Get Out opens with a scene we’ve seen countless times in horror films: a lone young person walks nervously through an unfamiliar neighbourhood, eyes darting around for the attack they feel will come and, inevitably, does. Yet here it’s not the usual white woman in a bad part of town; it’s a black man in a middle-class neighbourhood. It’s a very quick and elegant way of upending a genre cliché and setting up a film that’s as smart a portrait of US race relations as it is a deeply creepy horror movie.
The target of Get Out’s satire isn’t the typical unabashedly racist extreme right, but the lefties who would consider themselves anything but. The centre of its story is Chris (Daniel Kaluuya), a twentysomething black man with a white girlfriend, Rose (Allison Williams). Their relationship has reached the meet-the-parents stage. Chris is nervous that Rose’s parents might be uncomfortable that their daughter hasn’t told them to expect someone black, but Rose is confident they’ll be fine. Both are partly right.
Rose’s self-proclaimed ultra-liberal parents (Bradley Whitford and Catherine Keener) are at great pains to show how cool they are with Chris. The phrase “my man” is used repeatedly. Obama’s name is brought up. Rose’s father apologises awkwardly for the fact the family has a black house keeper and gardener, the only two visible non-white people around. They’re so keen to make Chris feel special that he becomes weirdly fetishised for his blackness. Already uncomfortable, Chris starts to notice some very, very strange things are going on in this apparently liberal town.

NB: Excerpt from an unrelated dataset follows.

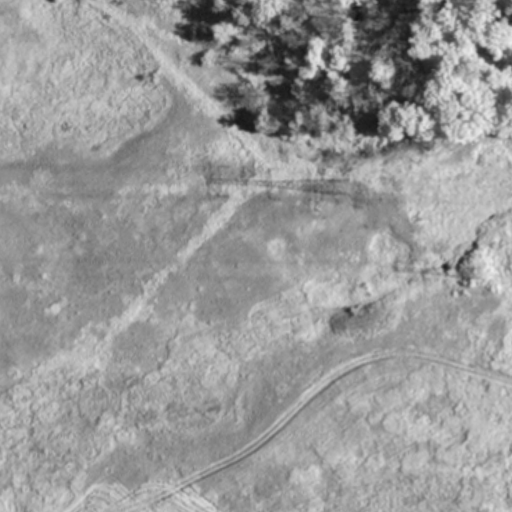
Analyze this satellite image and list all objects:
power tower: (342, 186)
power tower: (483, 272)
crop: (240, 290)
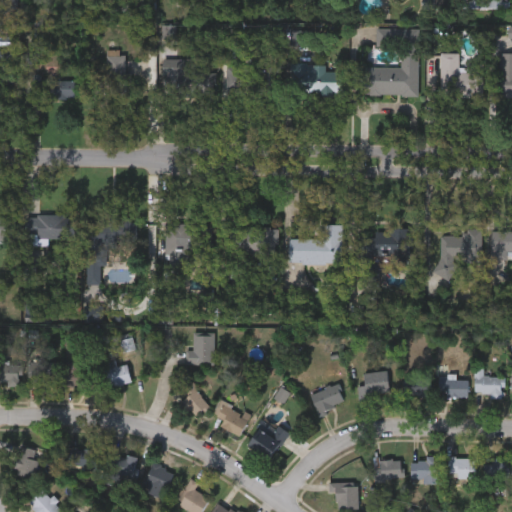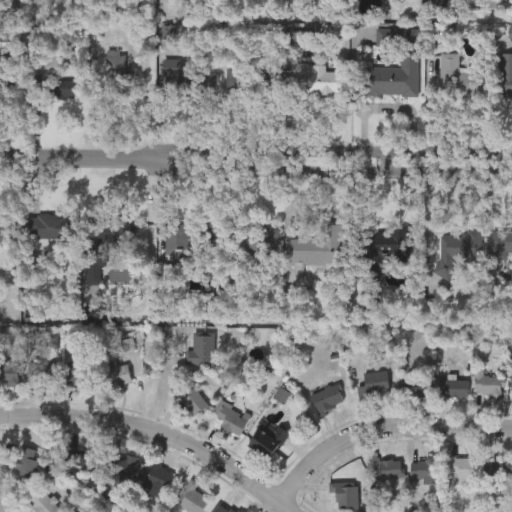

Discomfort shudders through the entire film. Jordan Peele, half of cult American comedy duo Key & Peele, has made a horror movie that keeps you permanently uneasy. He fills it with small, surreal images that set you on edge. Everything is just a little off. As it progresses the story becomes more and more bizarre, eventually reaching something completely mad, but Peele’s laid the path so carefully that it works in context. You’ll be lucky to see smarter horror this year.